I may not have cared about sports, but I was competitive when playing games with my siblings. It got real when the Monopoly board came out. However, I don’t believe I was ever as competitive as my youngest two children. With them, everything is a race. The first one in the house wins. The first one up the stairs wins. My daughter is 5-years-old and my son is 8. They are constantly bickering.   The racing only makes matters worse. They accuse each other of cheating or change the rules once the race is over. They took it to a new level last week when my daughter said, “Whoever licks their hand first wins!”  Whoever licks their hand first wins? What animals am I raising?  I was in the other room and, honestly, I didn’t want to know if my son accepted the challenge. The minute their heads hit the pillow that night I poured a glass of wine and cranked Billie Holiday on my Ipod. I drank the wine out of a fancy new wine glass. It was included in a bag of goodies I received from Oscar Meyer about a week ago. I know the glass is expensive because I made a white trash move and googled the brand.  I couldn’t help it.  The dishes I own were purchased on clearance when Kmart was going out of business.  That’s what happens when you don’t have a registry  and your maid of honor is the secretary at the court house. 

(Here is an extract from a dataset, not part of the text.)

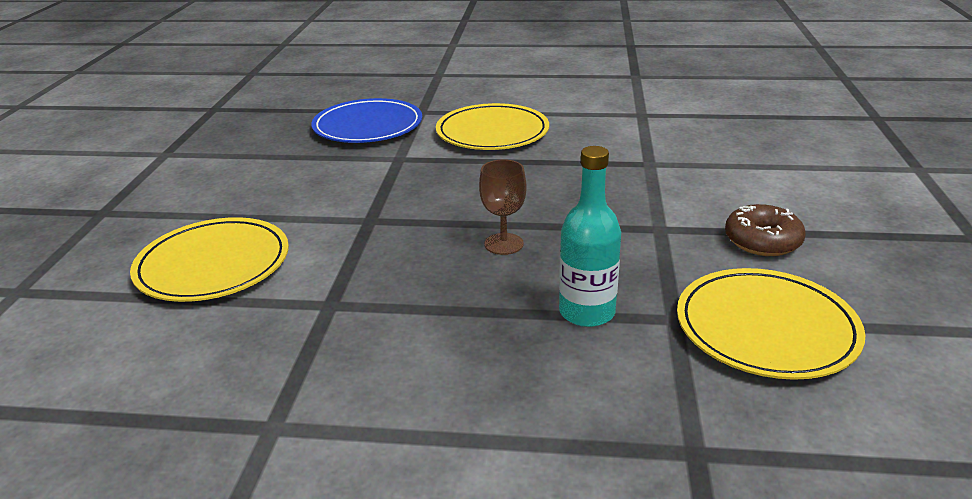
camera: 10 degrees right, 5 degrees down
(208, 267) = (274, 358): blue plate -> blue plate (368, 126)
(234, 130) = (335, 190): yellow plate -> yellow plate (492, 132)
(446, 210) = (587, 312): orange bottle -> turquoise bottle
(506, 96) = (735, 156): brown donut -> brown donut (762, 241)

I still remember the words to the Oscar Meyer commercial.  I can’t remember why I walked into a room, but I can belt out that song.  


My Bologna has a first name,
It’s O-S-C-A-R.
My bologna has a second name,
It’s M-A-Y-E-R.
Oh, I love to eat it every day,
And if you ask me why I’ll say,
Cause’ Oscar Mayer has a way with B-O-L-O-G-N-A!

Every Thursday was sandwich night at our house when I was growing up.  That was the day my dad went grocery shopping. We ate Oscar Meyer Bologna or ham and American Cheese on white bread.  We also got to have potato chips.  It was simple and inexpensive. I have such fond memories at that kitchen table.  

The bag from Oscar Meyer was part of its #Sanewich (Get it?) promotion.  It included slippers and a pair of noise cancelling headphones by Bose.  Where have they been for the past 15 years?  I am going to put those suckers on the next time there is a hand licking competition in my house. 

*for the record Oscar Meyer sent me a care package for free.   They did not ask me to write a blog post, but it was too good not to share. The only thing I ever got for free was an appetizer at Applebee’s when the waitress missed her greet time.